## SOURCE RECORDS
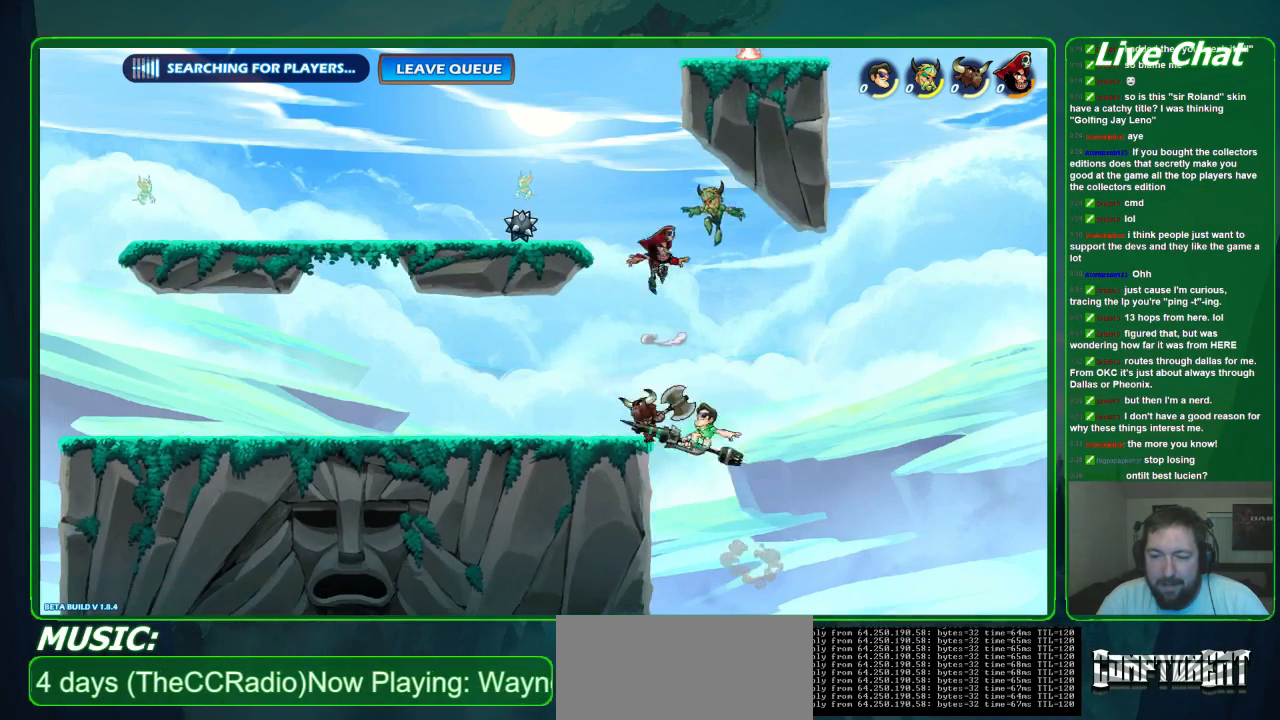
{"buttons": [], "left_stick": "up-left", "events": [[67, "X", "up"], [133, "X", "down"], [200, "X", "up"], [267, "X", "down"], [400, "X", "up"]]}
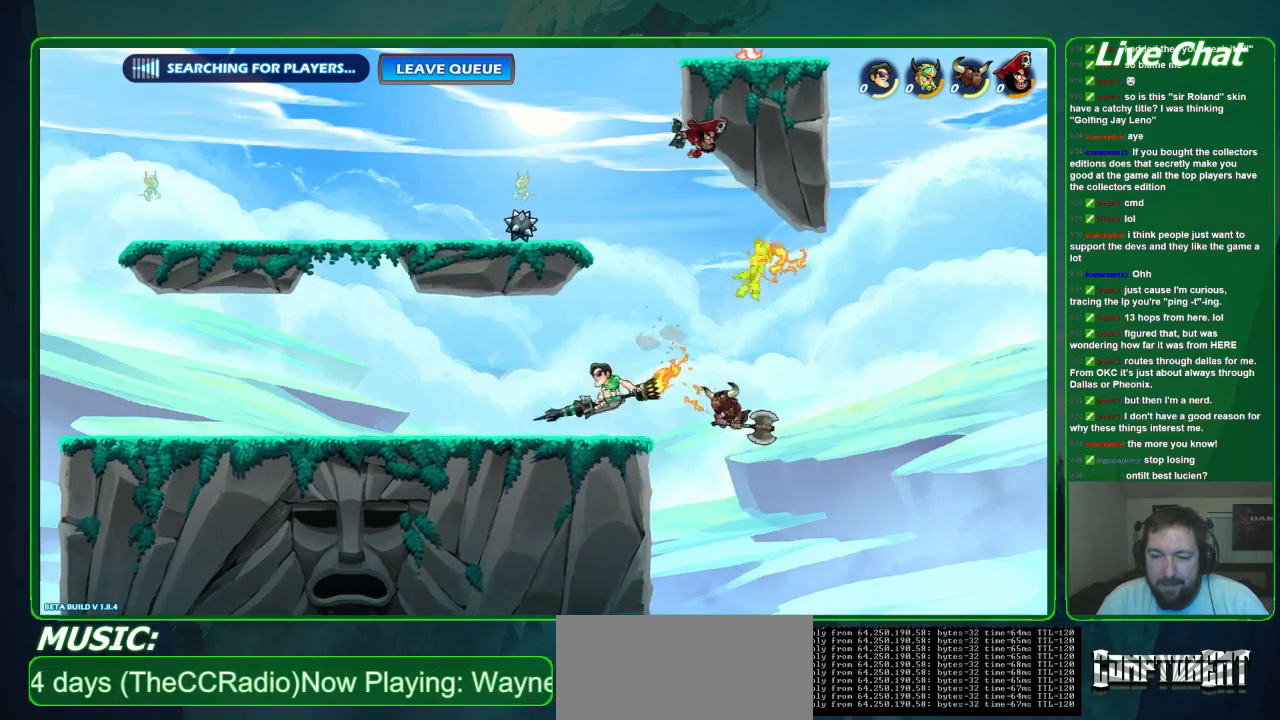
{"buttons": [], "left_stick": "right", "events": [[300, "left_stick", "center"], [367, "left_stick", "right"]]}
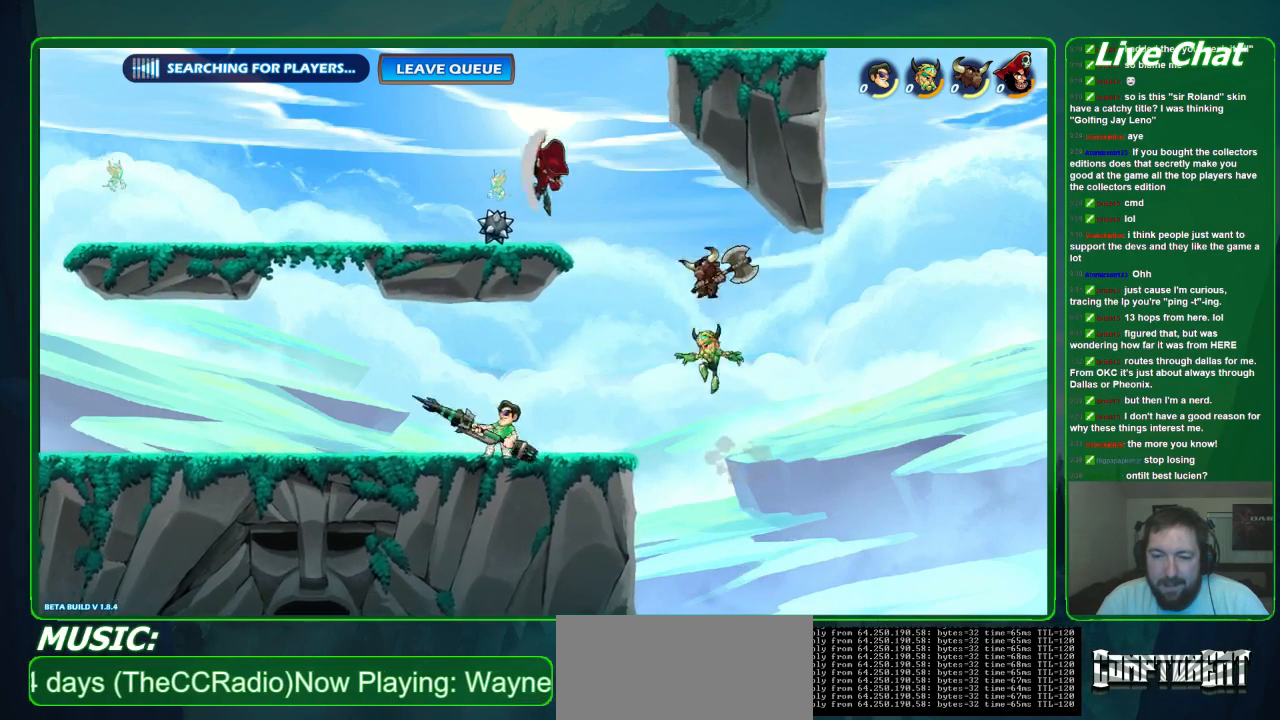
{"buttons": [], "left_stick": "center", "events": [[33, "left_stick", "center"], [133, "B", "down"], [467, "B", "up"]]}
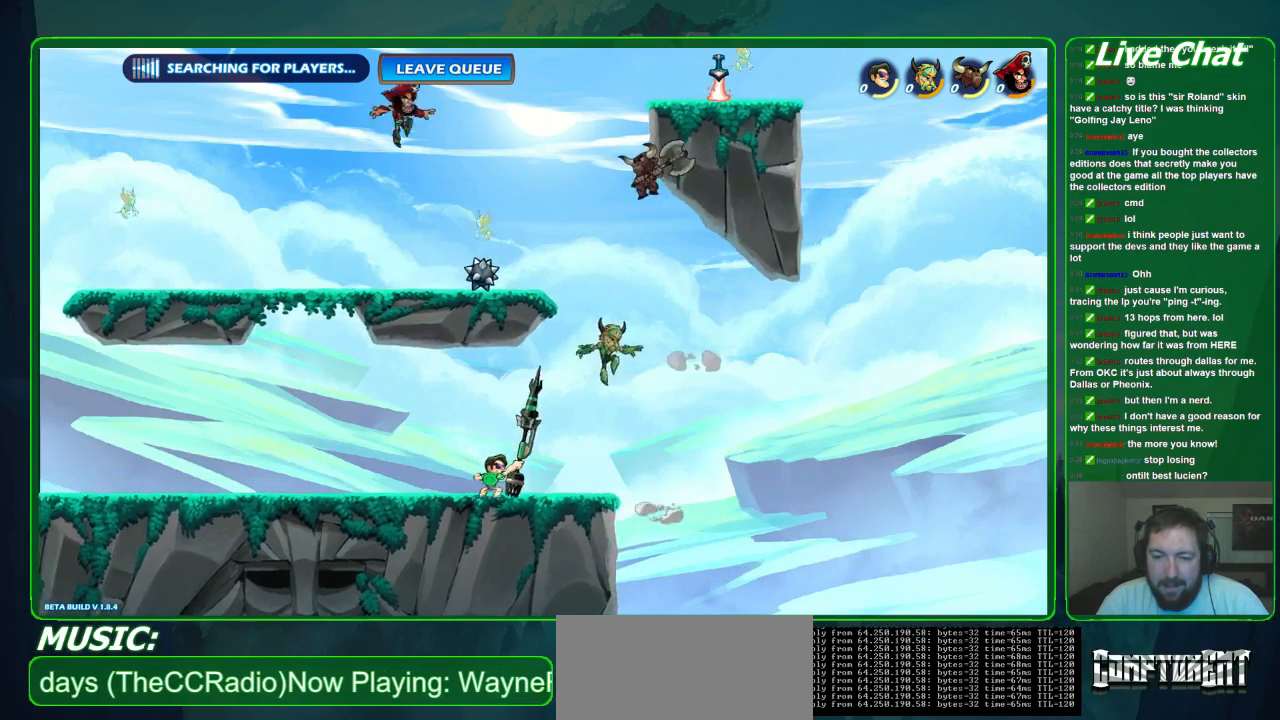
{"buttons": [], "left_stick": "center", "events": []}
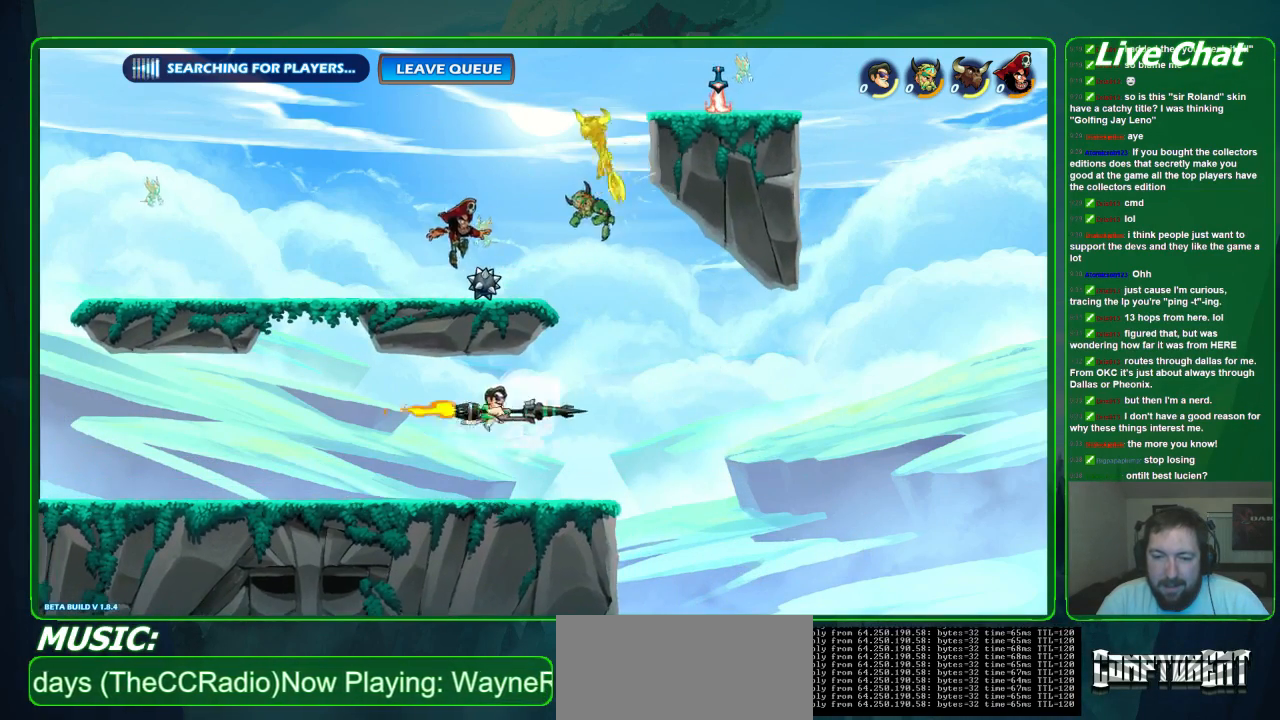
{"buttons": [], "left_stick": "left", "events": [[300, "left_stick", "left"]]}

## WORK ITEM
Repeat the listing word for word. Leave images out.

## WRITTEN ANSWER
{"buttons": [], "left_stick": "up-left", "events": [[67, "X", "up"], [133, "X", "down"], [200, "X", "up"], [267, "X", "down"], [400, "X", "up"]]}
{"buttons": [], "left_stick": "right", "events": [[300, "left_stick", "center"], [367, "left_stick", "right"]]}
{"buttons": [], "left_stick": "center", "events": [[33, "left_stick", "center"], [133, "B", "down"], [467, "B", "up"]]}
{"buttons": [], "left_stick": "center", "events": []}
{"buttons": [], "left_stick": "left", "events": [[300, "left_stick", "left"]]}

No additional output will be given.